С первых минут обсуждения мнения за столом существенно разделились. Арман с нарочитой непринужденностью расписывал достоинства «Пощечины», а его сосед, Бертран Пуаро-Дельпеш[11], решительно противопоставлял ему сочинение неизвестного автора, в основу которого было положено темное судебное дело. Жан д'Ормессон в преувеличенных тонах расхваливал рассказ о злоключениях моряка-одиночки, ищущего инвестора для нового корабля. К счастью, на помощь Арману пришел Жан Дютур. Он горячо заявил, что ЖВД заслуживает лавров Академии, поскольку его книга — самая неакадемическая из всех, с которыми он ознакомился. Со своей стороны Мишель Мор[12] выразил удивление и спросил, зачем награждать автора, который уже и так трижды коронован журналистами.
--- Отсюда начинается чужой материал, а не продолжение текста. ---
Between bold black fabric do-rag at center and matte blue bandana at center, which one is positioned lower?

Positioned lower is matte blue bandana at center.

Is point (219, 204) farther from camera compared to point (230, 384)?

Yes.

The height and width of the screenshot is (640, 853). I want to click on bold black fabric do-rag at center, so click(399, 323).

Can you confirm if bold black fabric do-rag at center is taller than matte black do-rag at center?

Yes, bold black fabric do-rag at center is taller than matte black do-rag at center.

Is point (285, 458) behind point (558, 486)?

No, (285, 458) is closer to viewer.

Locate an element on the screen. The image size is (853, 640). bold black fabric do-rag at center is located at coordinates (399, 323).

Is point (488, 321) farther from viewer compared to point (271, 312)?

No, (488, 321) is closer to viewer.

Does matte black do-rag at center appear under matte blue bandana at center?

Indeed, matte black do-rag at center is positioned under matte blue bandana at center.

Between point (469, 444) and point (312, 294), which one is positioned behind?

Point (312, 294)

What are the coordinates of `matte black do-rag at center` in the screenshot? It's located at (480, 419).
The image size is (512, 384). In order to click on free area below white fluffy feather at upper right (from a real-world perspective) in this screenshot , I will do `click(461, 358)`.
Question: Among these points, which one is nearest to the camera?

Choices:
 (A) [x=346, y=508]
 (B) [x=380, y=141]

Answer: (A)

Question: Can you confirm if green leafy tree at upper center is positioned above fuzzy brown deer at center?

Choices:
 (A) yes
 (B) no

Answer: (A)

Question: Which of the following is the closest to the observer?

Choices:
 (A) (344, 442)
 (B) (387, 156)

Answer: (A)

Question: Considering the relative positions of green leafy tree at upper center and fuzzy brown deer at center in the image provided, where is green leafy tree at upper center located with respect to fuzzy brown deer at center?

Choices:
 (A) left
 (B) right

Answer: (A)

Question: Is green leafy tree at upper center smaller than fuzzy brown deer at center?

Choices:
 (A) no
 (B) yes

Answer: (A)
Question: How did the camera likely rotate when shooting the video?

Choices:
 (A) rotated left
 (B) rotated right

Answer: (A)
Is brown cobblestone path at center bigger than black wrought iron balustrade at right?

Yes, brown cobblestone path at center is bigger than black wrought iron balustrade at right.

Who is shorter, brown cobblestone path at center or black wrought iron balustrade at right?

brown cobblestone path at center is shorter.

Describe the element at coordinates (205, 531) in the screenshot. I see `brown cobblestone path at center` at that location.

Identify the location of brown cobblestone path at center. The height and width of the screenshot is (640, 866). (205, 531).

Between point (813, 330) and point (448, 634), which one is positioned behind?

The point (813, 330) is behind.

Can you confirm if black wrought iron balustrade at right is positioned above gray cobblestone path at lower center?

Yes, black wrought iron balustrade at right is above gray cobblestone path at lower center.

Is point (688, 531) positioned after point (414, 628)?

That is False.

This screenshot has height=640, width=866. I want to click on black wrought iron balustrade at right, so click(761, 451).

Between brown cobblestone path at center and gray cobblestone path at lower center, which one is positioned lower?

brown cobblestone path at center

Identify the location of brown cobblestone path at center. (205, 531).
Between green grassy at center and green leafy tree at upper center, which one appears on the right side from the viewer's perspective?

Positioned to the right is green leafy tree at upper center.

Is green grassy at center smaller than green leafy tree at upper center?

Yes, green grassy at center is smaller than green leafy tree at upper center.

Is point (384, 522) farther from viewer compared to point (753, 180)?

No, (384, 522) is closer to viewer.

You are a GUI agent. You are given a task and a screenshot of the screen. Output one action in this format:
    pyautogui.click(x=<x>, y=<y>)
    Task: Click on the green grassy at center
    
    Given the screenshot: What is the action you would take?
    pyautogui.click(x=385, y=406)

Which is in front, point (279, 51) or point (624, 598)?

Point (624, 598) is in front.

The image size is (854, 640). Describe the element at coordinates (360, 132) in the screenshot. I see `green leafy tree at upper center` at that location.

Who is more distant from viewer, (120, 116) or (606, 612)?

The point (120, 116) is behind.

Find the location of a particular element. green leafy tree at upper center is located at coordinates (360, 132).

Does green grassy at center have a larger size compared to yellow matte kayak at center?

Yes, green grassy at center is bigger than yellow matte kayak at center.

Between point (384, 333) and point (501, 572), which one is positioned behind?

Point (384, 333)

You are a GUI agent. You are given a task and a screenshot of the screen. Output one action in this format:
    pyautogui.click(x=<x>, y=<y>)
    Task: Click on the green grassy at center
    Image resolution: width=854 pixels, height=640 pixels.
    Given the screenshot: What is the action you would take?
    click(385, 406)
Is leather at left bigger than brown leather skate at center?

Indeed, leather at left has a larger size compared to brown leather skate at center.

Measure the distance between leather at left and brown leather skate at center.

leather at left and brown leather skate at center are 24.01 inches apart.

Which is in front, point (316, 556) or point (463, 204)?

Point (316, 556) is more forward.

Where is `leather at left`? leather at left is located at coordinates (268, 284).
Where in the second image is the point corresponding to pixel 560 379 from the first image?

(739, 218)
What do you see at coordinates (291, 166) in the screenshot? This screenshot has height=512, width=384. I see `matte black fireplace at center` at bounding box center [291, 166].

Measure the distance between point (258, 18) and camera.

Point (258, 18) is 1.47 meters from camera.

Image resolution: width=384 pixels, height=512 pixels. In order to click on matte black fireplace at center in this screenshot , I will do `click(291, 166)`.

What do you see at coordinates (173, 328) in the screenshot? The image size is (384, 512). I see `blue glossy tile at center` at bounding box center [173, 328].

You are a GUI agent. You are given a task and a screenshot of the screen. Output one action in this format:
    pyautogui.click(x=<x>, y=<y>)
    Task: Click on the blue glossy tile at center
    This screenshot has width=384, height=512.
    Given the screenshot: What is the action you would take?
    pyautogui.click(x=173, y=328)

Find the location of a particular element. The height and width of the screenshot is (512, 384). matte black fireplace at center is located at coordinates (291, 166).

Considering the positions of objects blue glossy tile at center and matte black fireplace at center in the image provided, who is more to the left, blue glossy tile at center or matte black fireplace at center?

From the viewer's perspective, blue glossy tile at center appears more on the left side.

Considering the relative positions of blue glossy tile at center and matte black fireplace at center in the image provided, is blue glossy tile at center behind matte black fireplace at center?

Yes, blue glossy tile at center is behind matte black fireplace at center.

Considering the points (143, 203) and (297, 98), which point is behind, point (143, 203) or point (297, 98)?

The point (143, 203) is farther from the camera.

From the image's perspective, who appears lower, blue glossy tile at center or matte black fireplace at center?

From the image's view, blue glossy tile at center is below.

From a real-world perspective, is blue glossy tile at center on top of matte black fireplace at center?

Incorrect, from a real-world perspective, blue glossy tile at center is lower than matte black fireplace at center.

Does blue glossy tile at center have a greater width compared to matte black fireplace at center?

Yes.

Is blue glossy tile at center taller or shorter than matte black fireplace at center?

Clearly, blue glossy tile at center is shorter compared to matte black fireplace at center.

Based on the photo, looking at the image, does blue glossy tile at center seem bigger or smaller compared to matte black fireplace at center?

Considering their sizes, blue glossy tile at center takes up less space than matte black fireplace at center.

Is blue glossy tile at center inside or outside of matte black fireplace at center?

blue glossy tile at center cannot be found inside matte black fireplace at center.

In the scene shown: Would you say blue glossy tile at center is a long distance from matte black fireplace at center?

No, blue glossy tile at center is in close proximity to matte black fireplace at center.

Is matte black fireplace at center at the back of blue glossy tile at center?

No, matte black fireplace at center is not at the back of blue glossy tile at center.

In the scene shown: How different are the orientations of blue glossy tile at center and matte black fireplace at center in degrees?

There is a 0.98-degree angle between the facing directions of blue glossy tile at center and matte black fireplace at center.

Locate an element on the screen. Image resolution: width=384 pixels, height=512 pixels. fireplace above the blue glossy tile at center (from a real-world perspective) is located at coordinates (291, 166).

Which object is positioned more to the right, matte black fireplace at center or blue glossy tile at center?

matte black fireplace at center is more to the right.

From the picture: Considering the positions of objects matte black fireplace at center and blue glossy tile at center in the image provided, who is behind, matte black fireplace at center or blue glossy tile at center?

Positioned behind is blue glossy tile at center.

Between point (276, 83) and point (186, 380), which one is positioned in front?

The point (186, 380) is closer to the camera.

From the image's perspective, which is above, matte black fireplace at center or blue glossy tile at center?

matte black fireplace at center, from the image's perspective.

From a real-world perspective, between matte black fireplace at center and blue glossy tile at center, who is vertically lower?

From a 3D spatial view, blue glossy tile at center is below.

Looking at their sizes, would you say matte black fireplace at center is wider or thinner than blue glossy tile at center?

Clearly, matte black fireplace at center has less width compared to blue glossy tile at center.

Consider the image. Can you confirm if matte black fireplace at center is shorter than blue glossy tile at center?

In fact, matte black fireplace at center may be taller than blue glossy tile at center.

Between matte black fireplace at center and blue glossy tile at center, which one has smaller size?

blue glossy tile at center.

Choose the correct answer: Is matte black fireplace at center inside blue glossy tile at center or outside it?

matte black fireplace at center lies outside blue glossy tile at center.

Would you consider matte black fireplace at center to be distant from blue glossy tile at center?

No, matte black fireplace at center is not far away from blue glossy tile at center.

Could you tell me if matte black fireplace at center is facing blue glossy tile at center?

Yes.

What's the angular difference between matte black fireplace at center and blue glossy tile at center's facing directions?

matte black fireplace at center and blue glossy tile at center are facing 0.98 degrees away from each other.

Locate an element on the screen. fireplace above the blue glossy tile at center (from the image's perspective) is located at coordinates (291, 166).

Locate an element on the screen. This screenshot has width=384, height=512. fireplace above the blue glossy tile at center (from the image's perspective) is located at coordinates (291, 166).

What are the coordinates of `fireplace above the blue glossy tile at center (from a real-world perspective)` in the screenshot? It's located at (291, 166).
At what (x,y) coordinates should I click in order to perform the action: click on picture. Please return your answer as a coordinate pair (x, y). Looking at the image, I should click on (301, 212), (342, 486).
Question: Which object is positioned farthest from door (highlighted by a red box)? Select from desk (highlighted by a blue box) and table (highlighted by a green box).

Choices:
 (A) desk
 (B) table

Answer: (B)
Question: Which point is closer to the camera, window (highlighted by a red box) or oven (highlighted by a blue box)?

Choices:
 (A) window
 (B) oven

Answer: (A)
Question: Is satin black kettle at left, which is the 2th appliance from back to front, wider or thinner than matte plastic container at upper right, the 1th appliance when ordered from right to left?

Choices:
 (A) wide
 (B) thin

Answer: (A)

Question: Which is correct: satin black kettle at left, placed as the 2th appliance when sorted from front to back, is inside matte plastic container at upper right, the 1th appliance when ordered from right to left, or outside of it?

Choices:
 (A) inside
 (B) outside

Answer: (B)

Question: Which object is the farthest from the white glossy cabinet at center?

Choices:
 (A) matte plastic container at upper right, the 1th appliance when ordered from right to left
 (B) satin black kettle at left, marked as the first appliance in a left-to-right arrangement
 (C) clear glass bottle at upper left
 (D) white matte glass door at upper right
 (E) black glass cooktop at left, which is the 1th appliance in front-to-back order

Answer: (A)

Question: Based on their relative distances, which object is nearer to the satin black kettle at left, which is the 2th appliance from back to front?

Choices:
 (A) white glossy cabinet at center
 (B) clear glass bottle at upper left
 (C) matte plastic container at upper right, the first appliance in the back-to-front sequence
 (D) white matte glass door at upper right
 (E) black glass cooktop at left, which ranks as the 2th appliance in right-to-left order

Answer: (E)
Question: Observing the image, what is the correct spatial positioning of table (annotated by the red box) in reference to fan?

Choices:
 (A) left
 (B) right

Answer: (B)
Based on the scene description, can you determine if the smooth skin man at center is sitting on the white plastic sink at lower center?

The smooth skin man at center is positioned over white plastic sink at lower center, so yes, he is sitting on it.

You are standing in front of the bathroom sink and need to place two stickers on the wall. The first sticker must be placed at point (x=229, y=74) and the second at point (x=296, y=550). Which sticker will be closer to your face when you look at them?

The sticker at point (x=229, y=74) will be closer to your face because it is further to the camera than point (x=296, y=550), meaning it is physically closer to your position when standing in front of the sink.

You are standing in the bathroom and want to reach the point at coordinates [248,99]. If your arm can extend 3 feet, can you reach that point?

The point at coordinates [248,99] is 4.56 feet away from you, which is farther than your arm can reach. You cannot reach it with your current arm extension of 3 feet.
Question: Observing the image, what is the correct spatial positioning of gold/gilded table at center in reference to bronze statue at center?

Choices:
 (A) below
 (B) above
— Сложится впечатление, будто мы пошли на поводу у «гласа народа», — сказал он. — Между тем наша с вами роль заключается в том, чтобы опередить читательский выбор и вести его за собой.

Арман придерживался того же мнения. Желая показаться беспристрастным, он признал всю обоснованность последнего довода, но при этом подчеркнул, что ЖВД — случай особый и не нужно пренебрегать такой возможностью продемонстрировать интерес Академии к развитию молодых талантов.

— Я считаю, что мы должны открыто заявить о том, что нам нравится, не страшась запретов, — произнес он с пафосом, заменявшим ему убеждение.

Морис Дрюон так горячо поддержал Армана, что он уже видел победу в своих руках. Между тем Фелисьен Марсо[13] выдвинул серьезное возражение. Он считал, что сочинение Дезормье, несмотря на очевидные достоинства, никак не соответствует концепции «Гран-при за лучший роман»: ведь эта книга представляет собой смешной рассказ о злоключениях неудачника, восстающего на тех, кто ему помогает.